O argumento de que a CNE e o CC são os órgãos competentes para tratar de questões eleitorais não se sustenta quando consideramos a sua composição partidária. A presença de membros indicados pelos partidos políticos nestes órgãos compromete a sua imparcialidade, tornando-os, na prática, extensões dos interesses daqueles que os nomearam. Esta realidade é ainda mais preocupante quando se verifica que decisões políticas têm prevalecido sobre as jurídicas, minando a confiança dos cidadãos no processo eleitoral.
A democracia moçambicana, já fragilizada por inúmeros desafios, enfrenta agora mais um obstáculo à sua consolidação. A centralização do poder decisório em órgãos partidários é um atentado à pluralidade e à justiça, pilares fundamentais de qualquer sistema democrático.
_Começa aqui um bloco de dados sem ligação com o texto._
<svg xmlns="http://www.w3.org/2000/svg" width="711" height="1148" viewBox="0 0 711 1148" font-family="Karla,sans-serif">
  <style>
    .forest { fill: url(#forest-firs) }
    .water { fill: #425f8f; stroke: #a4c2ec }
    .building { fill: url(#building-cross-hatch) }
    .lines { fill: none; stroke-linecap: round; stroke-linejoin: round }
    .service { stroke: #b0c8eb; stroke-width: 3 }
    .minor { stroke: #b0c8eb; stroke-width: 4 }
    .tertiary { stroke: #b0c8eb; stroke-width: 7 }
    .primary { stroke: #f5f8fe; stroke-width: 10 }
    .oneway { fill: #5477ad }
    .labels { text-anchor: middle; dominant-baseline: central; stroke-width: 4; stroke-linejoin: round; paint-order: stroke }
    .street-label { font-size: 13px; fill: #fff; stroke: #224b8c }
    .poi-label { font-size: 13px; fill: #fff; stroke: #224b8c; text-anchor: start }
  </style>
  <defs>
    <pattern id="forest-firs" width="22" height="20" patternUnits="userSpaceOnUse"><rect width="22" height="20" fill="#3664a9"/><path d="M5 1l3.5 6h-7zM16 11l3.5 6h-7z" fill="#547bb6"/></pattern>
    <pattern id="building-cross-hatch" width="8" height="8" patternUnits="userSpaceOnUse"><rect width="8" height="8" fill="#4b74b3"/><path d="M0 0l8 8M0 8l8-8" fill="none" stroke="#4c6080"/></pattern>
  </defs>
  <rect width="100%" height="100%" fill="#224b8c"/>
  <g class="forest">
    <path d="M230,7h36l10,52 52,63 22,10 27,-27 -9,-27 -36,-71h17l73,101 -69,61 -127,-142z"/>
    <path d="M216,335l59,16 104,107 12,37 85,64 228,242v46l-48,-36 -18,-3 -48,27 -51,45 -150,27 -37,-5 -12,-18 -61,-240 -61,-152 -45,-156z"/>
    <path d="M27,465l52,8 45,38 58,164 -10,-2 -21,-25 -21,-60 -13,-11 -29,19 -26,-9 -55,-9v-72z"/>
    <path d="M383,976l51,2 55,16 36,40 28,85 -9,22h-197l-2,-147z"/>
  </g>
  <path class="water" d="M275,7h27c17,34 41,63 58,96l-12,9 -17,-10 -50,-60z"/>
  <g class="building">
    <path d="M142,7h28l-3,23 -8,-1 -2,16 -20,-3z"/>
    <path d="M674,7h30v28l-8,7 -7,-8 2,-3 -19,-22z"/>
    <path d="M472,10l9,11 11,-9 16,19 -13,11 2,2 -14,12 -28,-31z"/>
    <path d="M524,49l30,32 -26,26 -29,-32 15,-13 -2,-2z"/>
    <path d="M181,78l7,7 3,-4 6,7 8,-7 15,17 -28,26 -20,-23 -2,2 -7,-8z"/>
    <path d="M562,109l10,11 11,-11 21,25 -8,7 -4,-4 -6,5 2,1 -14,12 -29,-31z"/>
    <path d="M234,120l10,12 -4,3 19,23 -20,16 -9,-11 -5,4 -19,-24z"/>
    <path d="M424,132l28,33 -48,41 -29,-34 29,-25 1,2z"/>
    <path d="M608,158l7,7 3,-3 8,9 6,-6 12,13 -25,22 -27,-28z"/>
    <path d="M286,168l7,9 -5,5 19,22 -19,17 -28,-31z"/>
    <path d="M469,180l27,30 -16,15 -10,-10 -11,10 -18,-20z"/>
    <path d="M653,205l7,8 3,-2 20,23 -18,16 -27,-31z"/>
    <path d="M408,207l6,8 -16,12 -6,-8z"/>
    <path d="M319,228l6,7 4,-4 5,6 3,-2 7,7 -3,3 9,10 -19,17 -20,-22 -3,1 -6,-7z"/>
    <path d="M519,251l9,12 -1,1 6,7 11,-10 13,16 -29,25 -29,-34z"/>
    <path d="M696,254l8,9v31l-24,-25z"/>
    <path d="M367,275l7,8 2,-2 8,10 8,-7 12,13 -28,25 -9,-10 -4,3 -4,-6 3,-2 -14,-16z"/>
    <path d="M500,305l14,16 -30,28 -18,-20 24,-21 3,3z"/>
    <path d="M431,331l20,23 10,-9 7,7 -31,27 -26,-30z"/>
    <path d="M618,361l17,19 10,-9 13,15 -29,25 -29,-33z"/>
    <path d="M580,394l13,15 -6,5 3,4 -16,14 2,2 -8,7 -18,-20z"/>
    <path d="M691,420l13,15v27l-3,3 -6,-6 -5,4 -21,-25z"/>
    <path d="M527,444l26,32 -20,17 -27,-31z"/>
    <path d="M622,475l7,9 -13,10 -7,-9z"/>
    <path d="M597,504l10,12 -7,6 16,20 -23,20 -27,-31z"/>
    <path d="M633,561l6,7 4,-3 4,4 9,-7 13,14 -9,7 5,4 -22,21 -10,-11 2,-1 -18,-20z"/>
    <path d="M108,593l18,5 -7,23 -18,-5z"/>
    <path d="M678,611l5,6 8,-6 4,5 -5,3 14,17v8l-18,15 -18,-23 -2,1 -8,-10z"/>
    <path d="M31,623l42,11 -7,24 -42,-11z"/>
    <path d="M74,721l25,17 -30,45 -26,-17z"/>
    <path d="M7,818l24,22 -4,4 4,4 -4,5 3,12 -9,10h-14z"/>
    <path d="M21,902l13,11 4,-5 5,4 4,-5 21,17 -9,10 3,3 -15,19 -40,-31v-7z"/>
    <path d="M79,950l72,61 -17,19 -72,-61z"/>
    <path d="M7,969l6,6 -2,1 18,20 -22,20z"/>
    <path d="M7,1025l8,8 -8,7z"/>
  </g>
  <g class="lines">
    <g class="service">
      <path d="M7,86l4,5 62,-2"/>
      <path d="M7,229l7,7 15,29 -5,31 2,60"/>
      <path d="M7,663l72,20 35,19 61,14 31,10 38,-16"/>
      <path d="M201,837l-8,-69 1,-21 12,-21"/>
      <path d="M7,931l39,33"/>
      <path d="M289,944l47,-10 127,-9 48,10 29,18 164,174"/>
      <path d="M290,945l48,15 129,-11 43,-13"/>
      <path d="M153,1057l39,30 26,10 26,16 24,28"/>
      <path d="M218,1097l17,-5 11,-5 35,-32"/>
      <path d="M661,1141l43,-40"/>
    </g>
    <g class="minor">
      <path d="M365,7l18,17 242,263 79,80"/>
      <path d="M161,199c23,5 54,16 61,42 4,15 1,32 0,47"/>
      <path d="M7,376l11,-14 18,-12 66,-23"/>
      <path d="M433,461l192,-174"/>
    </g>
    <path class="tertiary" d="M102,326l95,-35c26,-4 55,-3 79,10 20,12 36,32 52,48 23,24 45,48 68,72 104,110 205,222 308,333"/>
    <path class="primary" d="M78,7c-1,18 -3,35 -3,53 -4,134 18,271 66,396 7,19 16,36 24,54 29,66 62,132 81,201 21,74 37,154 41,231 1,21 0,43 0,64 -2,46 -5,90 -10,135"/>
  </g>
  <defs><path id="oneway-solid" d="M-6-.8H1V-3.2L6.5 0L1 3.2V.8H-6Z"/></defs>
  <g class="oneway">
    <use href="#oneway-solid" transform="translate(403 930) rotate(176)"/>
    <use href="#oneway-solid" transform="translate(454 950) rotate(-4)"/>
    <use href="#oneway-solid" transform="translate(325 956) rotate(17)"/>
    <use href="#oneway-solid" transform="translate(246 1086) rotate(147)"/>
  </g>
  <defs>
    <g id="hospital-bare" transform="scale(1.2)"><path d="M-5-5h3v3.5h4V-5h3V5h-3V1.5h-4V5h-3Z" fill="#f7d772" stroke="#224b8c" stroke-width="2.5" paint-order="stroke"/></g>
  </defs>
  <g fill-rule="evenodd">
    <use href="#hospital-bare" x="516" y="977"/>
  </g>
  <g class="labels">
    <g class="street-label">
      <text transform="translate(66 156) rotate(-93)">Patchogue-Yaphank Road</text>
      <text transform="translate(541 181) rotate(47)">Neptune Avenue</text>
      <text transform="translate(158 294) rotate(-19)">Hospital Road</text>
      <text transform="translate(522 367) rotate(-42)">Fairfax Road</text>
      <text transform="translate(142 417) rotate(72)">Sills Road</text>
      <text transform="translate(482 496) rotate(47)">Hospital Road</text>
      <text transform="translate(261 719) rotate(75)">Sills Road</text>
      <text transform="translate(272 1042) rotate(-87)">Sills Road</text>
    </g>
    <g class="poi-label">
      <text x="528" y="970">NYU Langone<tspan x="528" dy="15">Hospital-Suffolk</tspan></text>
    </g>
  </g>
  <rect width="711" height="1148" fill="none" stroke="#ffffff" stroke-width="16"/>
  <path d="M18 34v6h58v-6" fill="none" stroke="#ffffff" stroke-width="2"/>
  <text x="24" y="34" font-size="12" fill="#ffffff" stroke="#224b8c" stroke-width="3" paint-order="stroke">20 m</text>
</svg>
Ao excluir os tribunais judiciais de distrito do processo eleitoral, o legislador moçambicano está a enviar uma mensagem clara de que a justiça eleitoral pode ser manipulada ao sabor dos interesses políticos.
É essencial que os moçambicanos, e a comunidade internacional, reconheçam a gravidade desta alteração legislativa. A luta por um sistema eleitoral justo e transparente deve ser contínua, e a sociedade civil precisa estar vigilante e activa na defesa dos seus direitos. A democracia em Moçambique não pode ser refém de interesses partidários; precisa ser uma verdadeira expressão da vontade popular, onde todos os votos contam e onde todos os cidadãos têm a garantia de que a sua voz será ouvida e respeitada.
A consolidação do Estado de Direito em Moçambique depende de um sistema eleitoral que seja justo, transparente e imparcial. A recente alteração legislativa, ao enfraquecer a capacidade dos tribunais de garantir essa justiça, representa um sério retrocesso para a democracia no País. A sociedade moçambicana deve rejeitar qualquer tentativa de manipulação eleitoral e lutar pela construção de um sistema onde a vontade popular prevaleça acima de qualquer interesse partidário.